"Now, Jack," she was saying as Eustace entered the room, "don't—don't go and ask for dusters. It is that pretty pink and blue check zephyr I want—pink for Becky, and blue for Nesta."

"Well, dear, you must confess it is just like duster stuff—now, isn't it?" demanded Mr. Orban with a laugh.

"O daddy, not a bit!" Nesta exclaimed. "What a horrid thought!"

"Some of mother's dusters are very pretty, young woman," said her father. "I wouldn't mind having shirts made of them myself."

"I should object very much," Mrs. Orban said with a laugh; "you would look like a coolie. But let us talk sense again."

Talking sense meant talking business, which on this occasion was the making out of a list of really rather dull things wanted in the house.

Daily life begins early on a sugar plantation. It was now only half-past six, and the house had been astir since half-past four; the children playing, Mrs.

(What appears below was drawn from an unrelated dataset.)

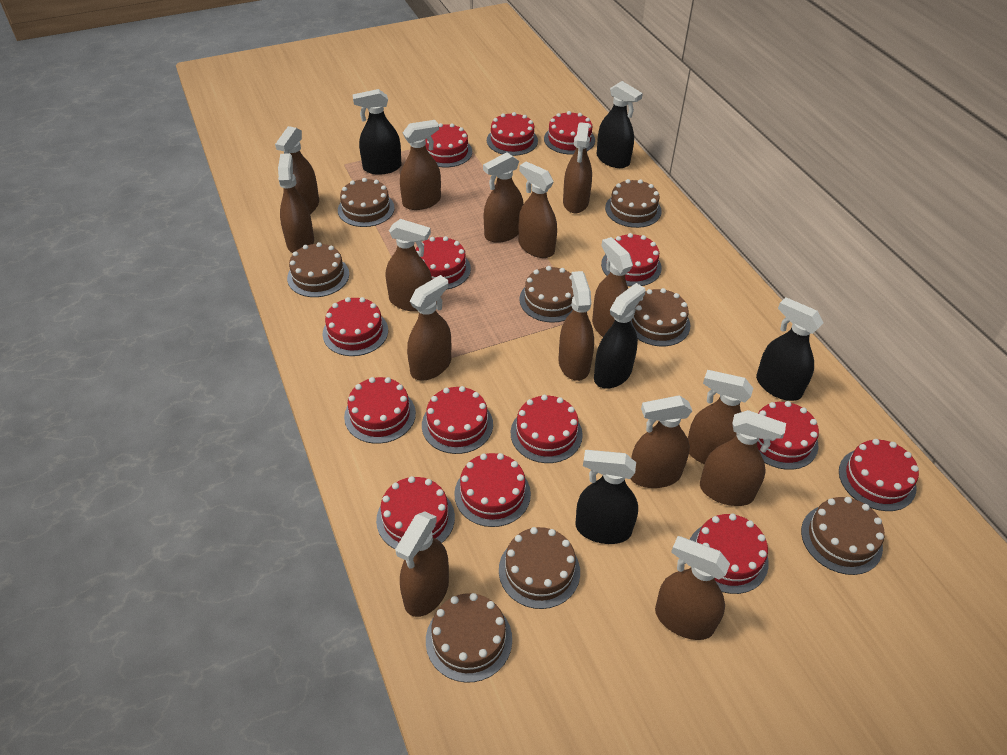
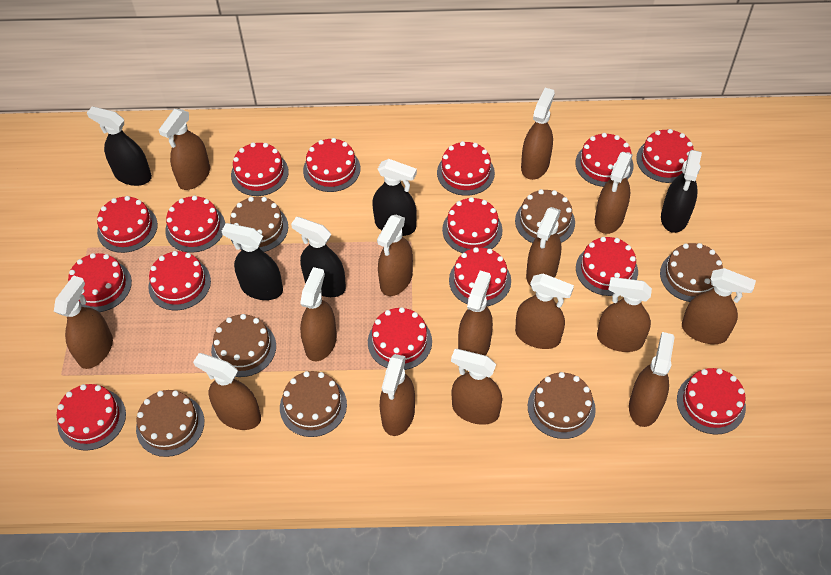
brown cake: 8 -> 7
red cake: 14 -> 15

Orban working about the house, and Mr. Orban away down on the plantation. The comparative cool of the morning was the best time for any sort of activity. Later, as the fierce December sun rose higher, even the children became listless and disinclined to race about.

After breakfast, when Mr. Orban went back to work, Mrs. Orban gave the children lessons—the only teaching they had ever had. At eleven Mr. Orban returned for early dinner.

To our English ideas the routine seems strange; but the Orban children were used to it, and had no realization of how different was life in their parents' old home. It did not seem at all funny even to the twins to have tea at five, and go to bed at half-past six or seven. They were generally very ready for sleep by then, after their long, exhausting day.

"I say, father," Eustace said suddenly, after a long meditation while business was being discussed, "I can stay up to dinner with mother when you are away—can't I? It will be awfully dull for her if I don't."